I am really interested in doing large 3D carvings, Wall Panels and push comes to shove some Commercial Cabinets, I also got a edgebander just in case.. It is also set up for soft metals.


----------



## Tedstor

I'm guessing you didn't get that off Craigslist for a hundred bucks  LOL.


----------



## Gshepherd

You guessed right, just a Kidney and 1 Arm…. I saved the Plastic they shipped it in so I have a tent to live in now…..


----------



## Mosquito

^ LOL

That thing looks sweet. A serious CNC for sure


----------



## misterbig

Wow….just wow


----------



## waho6o9

Congratulations! What an awesome addition to your shop!


----------



## mochoa

Dang! that's a big aas machine. Cant wait to see how it is put to use.


----------



## Sodabowski

Whoa oO


----------



## freddy1962

REAL Nice! Does this machine have the capability to scan a subject to carve?

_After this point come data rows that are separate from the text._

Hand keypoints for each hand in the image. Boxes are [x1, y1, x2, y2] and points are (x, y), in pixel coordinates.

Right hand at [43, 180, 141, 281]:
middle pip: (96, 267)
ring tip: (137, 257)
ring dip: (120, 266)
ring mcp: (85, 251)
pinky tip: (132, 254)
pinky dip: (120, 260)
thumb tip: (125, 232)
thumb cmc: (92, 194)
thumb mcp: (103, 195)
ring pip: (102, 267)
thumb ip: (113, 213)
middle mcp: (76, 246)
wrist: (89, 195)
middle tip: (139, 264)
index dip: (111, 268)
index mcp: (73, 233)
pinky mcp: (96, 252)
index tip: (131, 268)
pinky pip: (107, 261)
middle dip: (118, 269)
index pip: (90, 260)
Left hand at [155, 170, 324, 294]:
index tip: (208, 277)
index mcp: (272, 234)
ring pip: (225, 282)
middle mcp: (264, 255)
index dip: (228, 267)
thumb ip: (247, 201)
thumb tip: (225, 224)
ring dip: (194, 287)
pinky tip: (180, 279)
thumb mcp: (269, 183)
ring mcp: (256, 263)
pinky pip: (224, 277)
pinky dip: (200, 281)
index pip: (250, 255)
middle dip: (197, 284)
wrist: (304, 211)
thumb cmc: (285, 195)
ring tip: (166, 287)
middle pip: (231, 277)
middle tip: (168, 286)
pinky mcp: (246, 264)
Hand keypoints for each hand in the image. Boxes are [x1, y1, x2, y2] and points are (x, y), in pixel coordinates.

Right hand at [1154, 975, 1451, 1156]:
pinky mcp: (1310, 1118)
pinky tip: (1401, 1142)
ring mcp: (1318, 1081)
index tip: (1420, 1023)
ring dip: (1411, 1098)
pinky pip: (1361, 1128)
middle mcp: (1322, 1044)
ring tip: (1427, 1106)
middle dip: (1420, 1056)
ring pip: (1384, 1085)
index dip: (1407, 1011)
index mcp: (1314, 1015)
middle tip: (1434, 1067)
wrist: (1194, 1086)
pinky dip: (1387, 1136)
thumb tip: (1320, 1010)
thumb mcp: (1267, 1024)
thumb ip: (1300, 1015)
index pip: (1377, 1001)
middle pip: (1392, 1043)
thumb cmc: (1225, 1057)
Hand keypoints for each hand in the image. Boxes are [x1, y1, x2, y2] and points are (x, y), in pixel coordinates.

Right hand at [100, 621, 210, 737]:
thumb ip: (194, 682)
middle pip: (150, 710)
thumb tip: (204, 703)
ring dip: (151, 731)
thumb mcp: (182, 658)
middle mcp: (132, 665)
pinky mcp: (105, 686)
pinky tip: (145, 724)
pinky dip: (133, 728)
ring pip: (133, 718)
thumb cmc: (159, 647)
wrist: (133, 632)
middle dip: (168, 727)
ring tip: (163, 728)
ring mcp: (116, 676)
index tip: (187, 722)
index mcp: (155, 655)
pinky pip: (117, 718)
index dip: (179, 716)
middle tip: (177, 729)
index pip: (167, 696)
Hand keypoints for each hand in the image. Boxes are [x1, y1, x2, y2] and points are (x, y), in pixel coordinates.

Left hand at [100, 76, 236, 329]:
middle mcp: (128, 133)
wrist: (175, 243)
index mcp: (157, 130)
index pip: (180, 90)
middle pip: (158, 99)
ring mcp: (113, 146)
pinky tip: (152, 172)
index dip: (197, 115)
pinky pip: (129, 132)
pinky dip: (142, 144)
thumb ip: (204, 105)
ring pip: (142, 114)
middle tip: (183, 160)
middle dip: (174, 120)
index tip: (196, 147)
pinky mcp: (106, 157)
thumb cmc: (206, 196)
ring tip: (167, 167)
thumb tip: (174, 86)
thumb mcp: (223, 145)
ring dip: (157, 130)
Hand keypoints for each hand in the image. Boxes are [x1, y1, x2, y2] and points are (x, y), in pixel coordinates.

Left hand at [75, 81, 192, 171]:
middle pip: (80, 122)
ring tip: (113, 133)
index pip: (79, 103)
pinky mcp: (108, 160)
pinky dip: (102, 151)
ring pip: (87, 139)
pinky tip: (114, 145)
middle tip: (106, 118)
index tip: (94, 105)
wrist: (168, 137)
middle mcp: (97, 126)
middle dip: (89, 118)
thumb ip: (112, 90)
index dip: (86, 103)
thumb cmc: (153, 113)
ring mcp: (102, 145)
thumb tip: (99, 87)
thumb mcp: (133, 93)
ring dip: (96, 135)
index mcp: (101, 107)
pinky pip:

Or an add-on that does that.


----------



## Gshepherd

Freddy, that is an add-on wic now is a handheld scanner vs the probe type. The Hand held Scanner is around 600.00…. I was told that is the best way to go and gets better results vs the probe type…

I did get Vectric Aspire , Cut 3D, the I went on and got the Vectric Wildlife and Western scene package.
I will get some cabnet software which is around 2-300 bucks for what I need.

There are so many available files by so many diffrent companys right now I am not worried to much on learning how to do everything myself cause I know it will take some time.

Since I do commercial jobs, I wanted to be able to provide those big textured panels, signs, and I will get the Hand Held scanner and try to do some restoration work as well… If you want more info on the scanner let me know I will hunt it down for you… I am excited with this CNC the 15 weeks waiting for it sucked…

Check out Cubify.com and the 3D Scanner….


----------



## freddy1962

Good luck to you.  That is a sweet looking machine. I went to your site and noticed you've had a lot of work in the Denver area. That Vectric scene package should work well in that whole region. Maybe a lot of mantles in your future, plus a lot of other cool stuff. Just read your last paragraph again…more commercial use. I have a friend who does the commercial signs, ect. His machine rarely stops during the warm months.


----------



## Gshepherd

I will be posting on the CNC Forum, as time goes with my thoughts on the CAMaster…. I have 4 hours of training with Luke I will go through and will post my good or bad experiences. I am a Rookie when it comes to CNC so this will be quite an experience I am sure.

I know there are a lot of guys and gals out there who would probably want one but may reluctant. I have been married twice so I am not scared of anything anymore…except snakes…..


----------



## rantingrich

I will assume this is NOT made in China


----------



## levan

Nice toy


----------